Ernie offered me his right hand.
“It was good talking to you, Robert,” he said. “I appreciate the conversation.”
“Same here, Ernie,” I replied, feeling a bit relieved we were parting ways.
“Enjoy your vodka,” Ernie said as he smiled and turned left. I stood there for a few seconds and watched him walk away.
When I got home, I took that bottle of vodka out of the paper bag. After lighting a cigarette, I filled a shot glass and drank the vodka quickly. As it went down, I thought of Ernie Jay.
I’m not sure why I was so suspicious of him. Maybe it was because my legs and feet were in pain or maybe I was just tired, but both of those reasons are more than likely excuses.
Why so many of us don’t really trust people or don’t want to associate with those who appear to be down on their luck or look different might be how society has trained us. Even Ernie knows this, as he told me most people want to avoid him. At least maybe I faked not noticing his odd appearance, but that’s what I was doing and I didn’t want to walk with him.
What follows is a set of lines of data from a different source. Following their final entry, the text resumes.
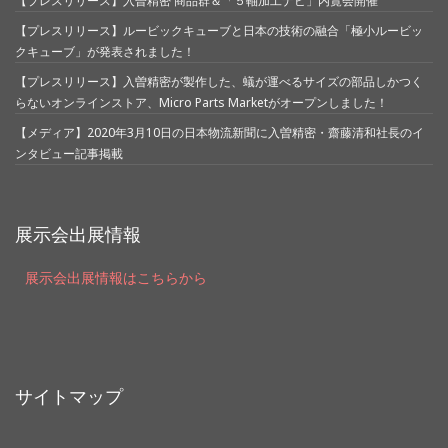
【プレスリリース】入曽精密 商品群＆「５軸加工ナビ」内覧会開催
【プレスリリース】ルービックキューブと日本の技術の融合「極小ルービッ
クキューブ」が発表されました！
【プレスリリース】入曽精密が製作した、蟻が運べるサイズの部品しかつく
らないオンラインストア、Micro Parts Marketがオープンしました！
【メディア】2020年3月10日の日本物流新聞に入曽精密・齋藤清和社長のイ
ンタビュー記事掲載
展示会出展情報
展示会出展情報はこちらから
サイトマップ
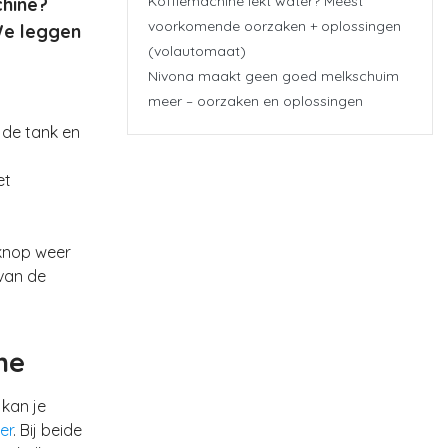
Koffiemachine lekt water? Meest
chine?
voorkomende oorzaken + oplossingen
 We leggen
(volautomaat)
Nivona maakt geen goed melkschuim
meer – oorzaken en oplossingen
n de tank en
et
knop weer
 van de
ne
kan je
er
. Bij beide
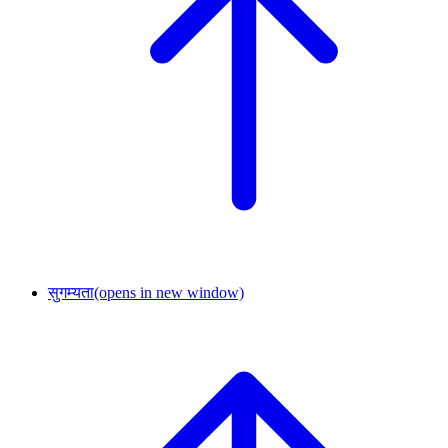
सुगम्यता
(opens in new window)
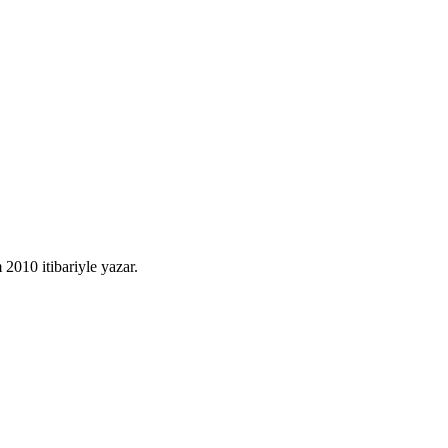
010 itibariyle yazar.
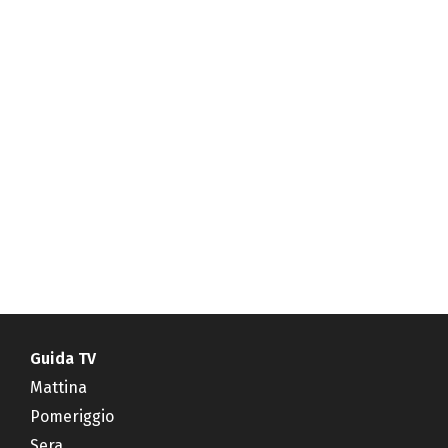
Guida TV
Mattina
Pomeriggio
Sera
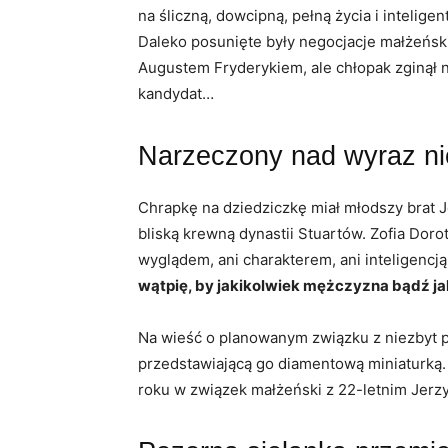
na śliczną, dowcipną, pełną życia i inteligen
Daleko posunięte były negocjacje małżeńsk
Augustem Fryderykiem, ale chłopak zginął n
kandydat…
Narzeczony nad wyraz n
Chrapkę na dziedziczkę miał młodszy brat Je
bliską krewną dynastii Stuartów. Zofia Dor
wyglądem, ani charakterem, ani inteligencją
wątpię, by jakikolwiek mężczyzna bądź jak
Na wieść o planowanym związku z niezbyt 
przedstawiającą go diamentową miniaturką. 
roku w związek małżeński z 22-letnim Jerzy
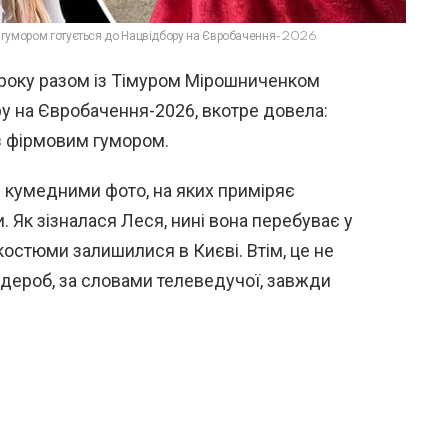
із гумором готується до Нацвідбору на Євробачення-2026
 року разом із Тімуром Мірошниченком
у на Євробачення-2026, вкотре довела:
 з фірмовим гумором.
я кумедними фото, на яких приміряє
 Як зізналася Леся, нині вона перебуває у
 костюми залишилися в Києві. Втім, це не
ероб, за словами телеведучої, завжди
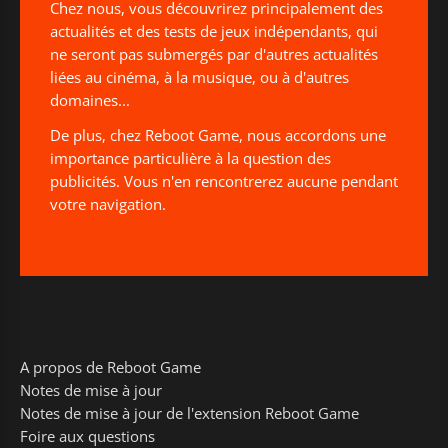
Chez nous, vous découvrirez principalement des
actualités et des tests de jeux indépendants, qui
ne seront pas submergés par d'autres actualités
liées au cinéma, à la musique, ou à d'autres
domaines...
De plus, chez Reboot Game, nous accordons une
importance particulière à la question des
publicités. Vous n'en rencontrerez aucune pendant
votre navigation.
A propos de Reboot Game
Notes de mise à jour
Notes de mise à jour de l'extension Reboot Game
Foire aux questions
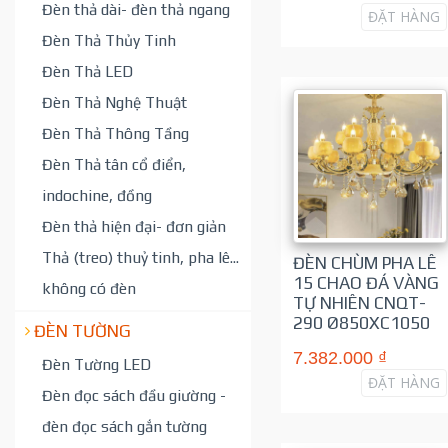
Đèn thả dài- đèn thả ngang
ĐẶT HÀNG
Đèn Thả Thủy Tinh
Đèn Thả LED
Đèn Thả Nghệ Thuật
Đèn Thả Thông Tầng
Đèn Thả tân cổ điển,
indochine, đồng
Đèn thả hiện đại- đơn giản
Thả (treo) thuỷ tinh, pha lê...
ĐÈN CHÙM PHA LÊ
15 CHAO ĐÁ VÀNG
không có đèn
TỰ NHIÊN CNQT-
290 Ø850XC1050
ĐÈN TƯỜNG
7.382.000 ₫
Đèn Tường LED
ĐẶT HÀNG
Đèn đọc sách đầu giường -
đèn đọc sách gắn tường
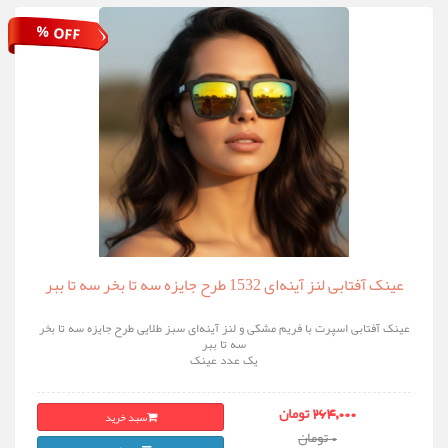
% OFF
عینک آفتابی لنز آینه‌ای 1532 طرح جایزه سه تا بخر سه تا ببر
عینک آفتابی اسپرت با فریم مشکی و لنز آینه‌ای سبز طلایی طرح جایزه سه تا بخر
سه تا ببر
یک عدد عینک
سبد خرید
264,000 تومان
0 تومان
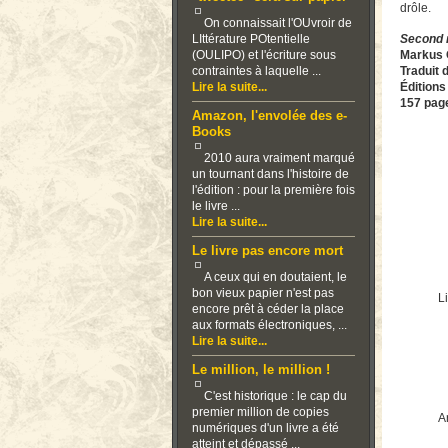
drôle.
On connaissait l'OUvroir de
LIttérature POtentielle
Second
(OULIPO) et l'écriture sous
Markus 
contraintes à laquelle ...
Traduit 
Lire la suite...
Éditions
157 page
Amazon, l'envolée des e-
Books
2010 aura vraiment marqué
un tournant dans l'histoire de
l'édition : pour la première fois
le livre ...
Lire la suite...
Le livre pas encore mort
A ceux qui en doutaient, le
bon vieux papier n'est pas
Li
encore prêt à céder la place
aux formats électroniques, ...
Lire la suite...
Le million, le million !
C'est historique : le cap du
premier million de copies
Ar
numériques d'un livre a été
atteint et dépassé ...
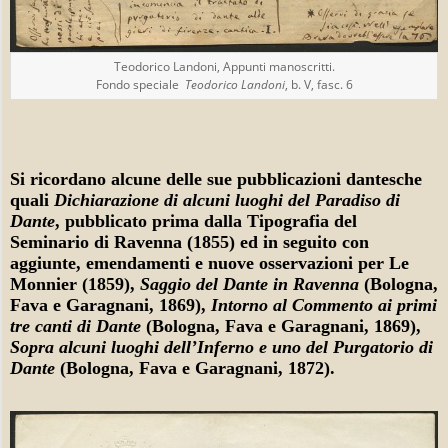
Teodorico Landoni, Appunti manoscritti.
Fondo speciale
Teodorico Landoni
, b. V, fasc. 6
Si ricordano alcune delle sue pubblicazioni dantesche
quali
Dichiarazione di alcuni luoghi del Paradiso di
Dante
, pubblicato prima dalla Tipografia del
Seminario di Ravenna (1855) ed in seguito con
aggiunte, emendamenti e nuove osservazioni per Le
Monnier (1859),
Saggio del Dante in Ravenna
(Bologna,
Fava e Garagnani, 1869),
Intorno al Commento ai primi
tre canti di Dante
(Bologna, Fava e Garagnani, 1869),
Sopra alcuni luoghi dell’Inferno e uno del Purgatorio di
Dante
(Bologna, Fava e Garagnani, 1872).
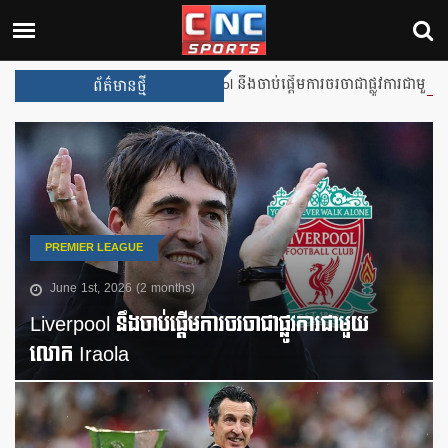
Liverpool នឹងចាប់ផ្តើមការចរចាជាផ្លូវការជាមួយលោក Ira
ព័ត៌មានថ្មី
PREMIER LEAGUE
June 1st, 2026 (2 months)
Liverpool នឹងចាប់ផ្តើមការចរចាជាផ្លូវការជាមួយ
លោក Iraola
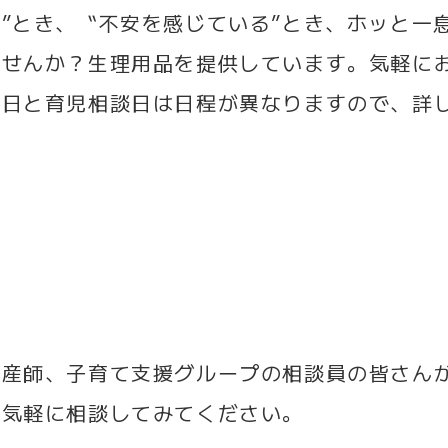
”とき、〝不安を感じている”とき、ホッと一
ませんか？生理用品を提供しています。気軽に
談日と育児相談日は日程が異なりますので、詳
助産師、子育て支援グループの相談員の皆さん
お気軽に相談してみてください。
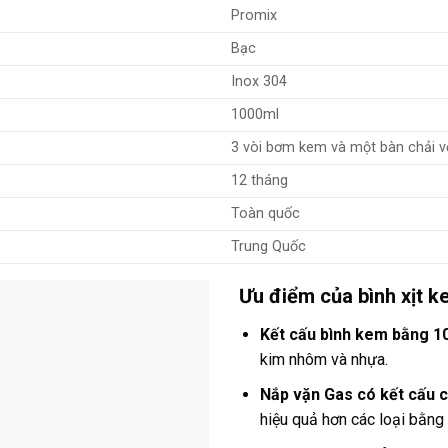
Promix
Bạc
Inox 304
1000ml
3 vòi bơm kem và một bàn chải v
12 tháng
Toàn quốc
Trung Quốc
Ưu điểm của bình xịt 
Kết cấu bình kem bằng 1
kim nhôm và nhựa.
Nắp vặn Gas
có kết cấu 
hiệu quả hơn các loại bằng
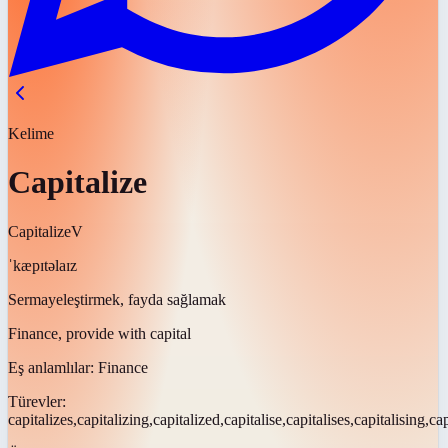
Kelime
Capitalize
Capitalize
V
ˈkæpɪtəlaɪz
Sermayeleştirmek, fayda sağlamak
Finance, provide with capital
Eş anlamlılar:
Finance
Türevler:
capitalizes,capitalizing,capitalized,capitalise,capitalises,capitalising,ca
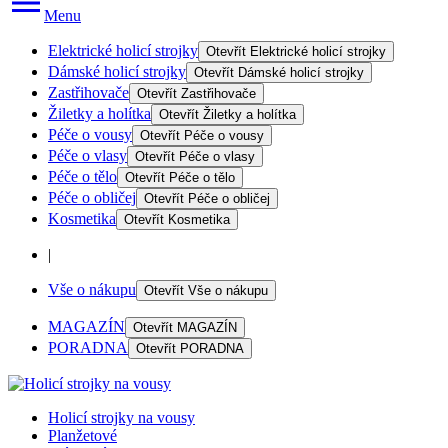
Menu
Elektrické holicí strojky
Otevřít
Elektrické holicí strojky
Dámské holicí strojky
Otevřít
Dámské holicí strojky
Zastřihovače
Otevřít
Zastřihovače
Žiletky a holítka
Otevřít
Žiletky a holítka
Péče o vousy
Otevřít
Péče o vousy
Péče o vlasy
Otevřít
Péče o vlasy
Péče o tělo
Otevřít
Péče o tělo
Péče o obličej
Otevřít
Péče o obličej
Kosmetika
Otevřít
Kosmetika
|
Vše o nákupu
Otevřít
Vše o nákupu
MAGAZÍN
Otevřít
MAGAZÍN
PORADNA
Otevřít
PORADNA
Holicí strojky na vousy
Planžetové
I feared I was going to lose my property – that bottle of vodka – simply because of the way Ernie was dressed and his lack of teeth. I can’t help but wonder if he were dressed in slacks and a polo shirt and had a full set of teeth if I would have felt the same way. I doubt it, and who the hell am I to judge anybody with my hippie hair and blue jeans? Where’s my open mind toward others?
Walking with Ernie Jay that afternoon woke me up. I need to remember to look for the good in people no matter how they appear. I basically believe most of us look out for one another and want to be honest in how we live our lives and view and treat others. At least I do.